> [EXERCISE PROMPT]:
Revise the data below by replacing each occurrence of "chart" with "graph" and keeping everything else unchanged. Omit the pictures from your reply.

★ ★ ★ ★

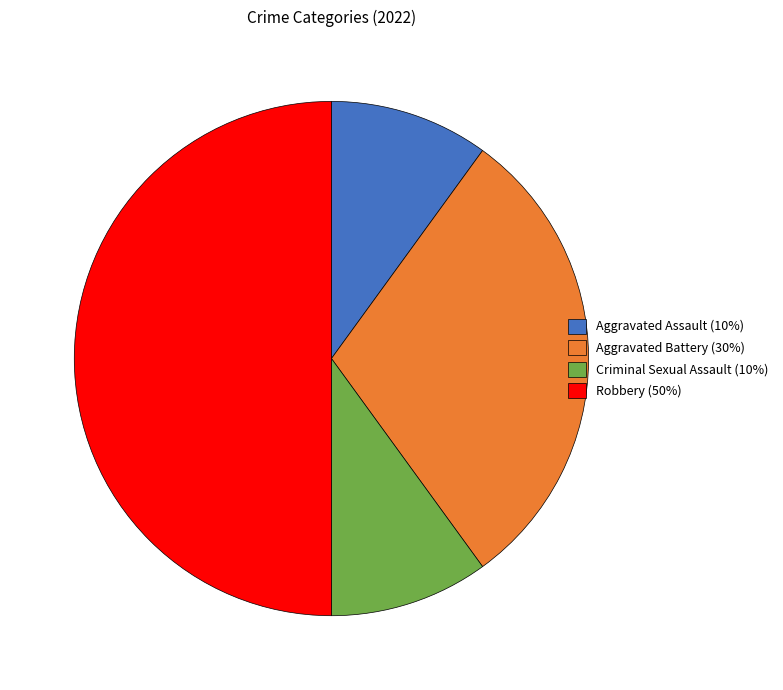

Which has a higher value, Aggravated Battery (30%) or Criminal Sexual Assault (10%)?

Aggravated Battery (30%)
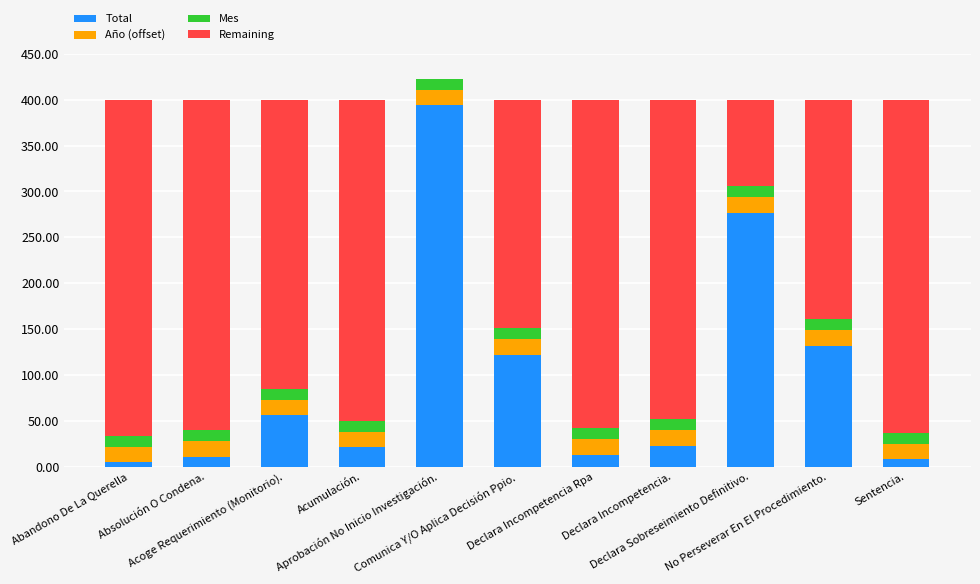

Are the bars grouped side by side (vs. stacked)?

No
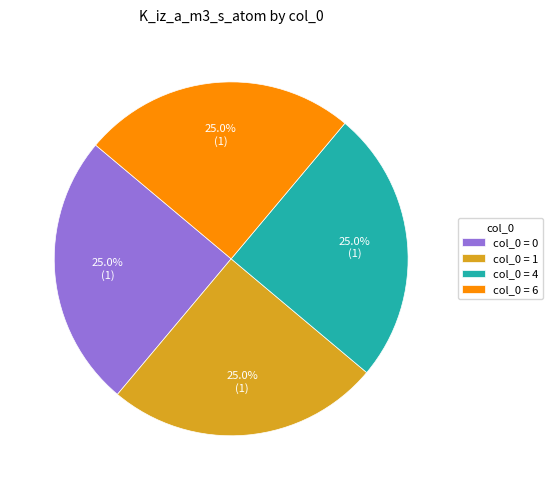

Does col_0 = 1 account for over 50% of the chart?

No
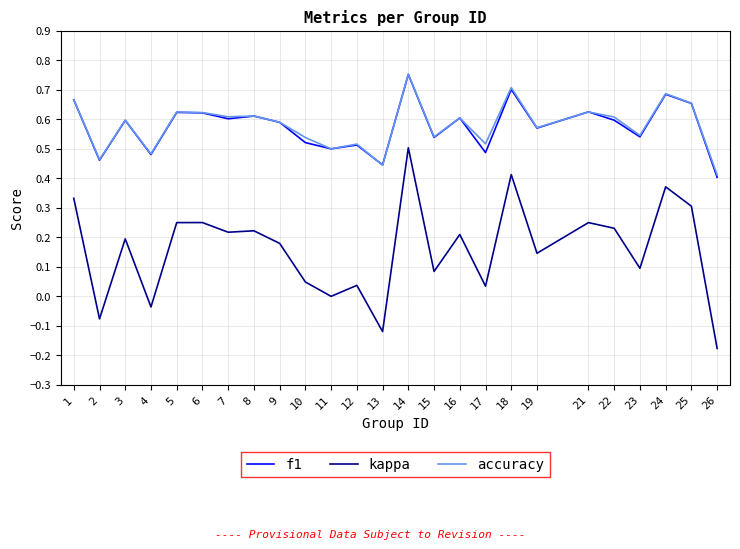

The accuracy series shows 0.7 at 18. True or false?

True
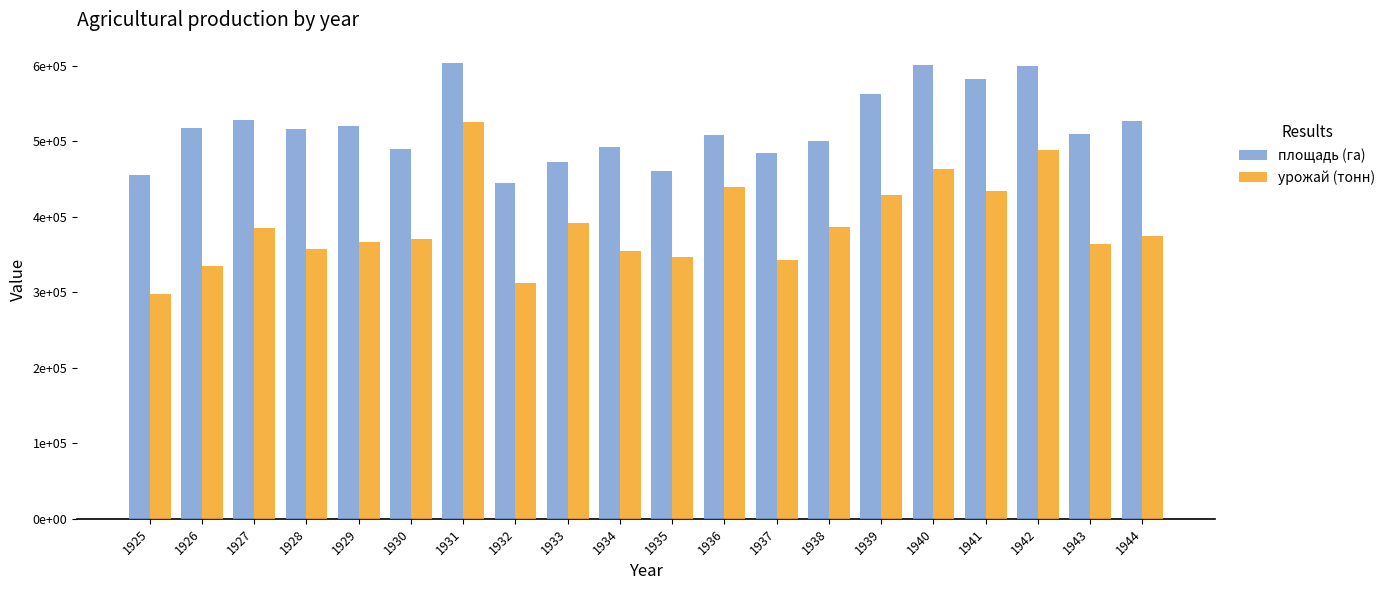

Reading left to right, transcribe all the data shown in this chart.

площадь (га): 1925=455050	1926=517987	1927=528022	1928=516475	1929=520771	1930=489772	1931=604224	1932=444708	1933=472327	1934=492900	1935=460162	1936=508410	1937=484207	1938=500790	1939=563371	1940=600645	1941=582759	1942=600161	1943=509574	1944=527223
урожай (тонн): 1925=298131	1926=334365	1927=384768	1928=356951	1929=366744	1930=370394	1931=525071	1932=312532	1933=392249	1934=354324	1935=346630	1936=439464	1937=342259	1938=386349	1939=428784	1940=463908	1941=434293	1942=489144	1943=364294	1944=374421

★ ★ ★ ★

> [YOUR SOLUTION]:
Which has a higher value, Aggravated Battery (30%) or Criminal Sexual Assault (10%)?

Aggravated Battery (30%)

Are the bars grouped side by side (vs. stacked)?

No

Does col_0 = 1 account for over 50% of the graph?

No

The accuracy series shows 0.7 at 18. True or false?

True

Reading left to right, transcribe all the data shown in this graph.

площадь (га): 1925=455050	1926=517987	1927=528022	1928=516475	1929=520771	1930=489772	1931=604224	1932=444708	1933=472327	1934=492900	1935=460162	1936=508410	1937=484207	1938=500790	1939=563371	1940=600645	1941=582759	1942=600161	1943=509574	1944=527223
урожай (тонн): 1925=298131	1926=334365	1927=384768	1928=356951	1929=366744	1930=370394	1931=525071	1932=312532	1933=392249	1934=354324	1935=346630	1936=439464	1937=342259	1938=386349	1939=428784	1940=463908	1941=434293	1942=489144	1943=364294	1944=374421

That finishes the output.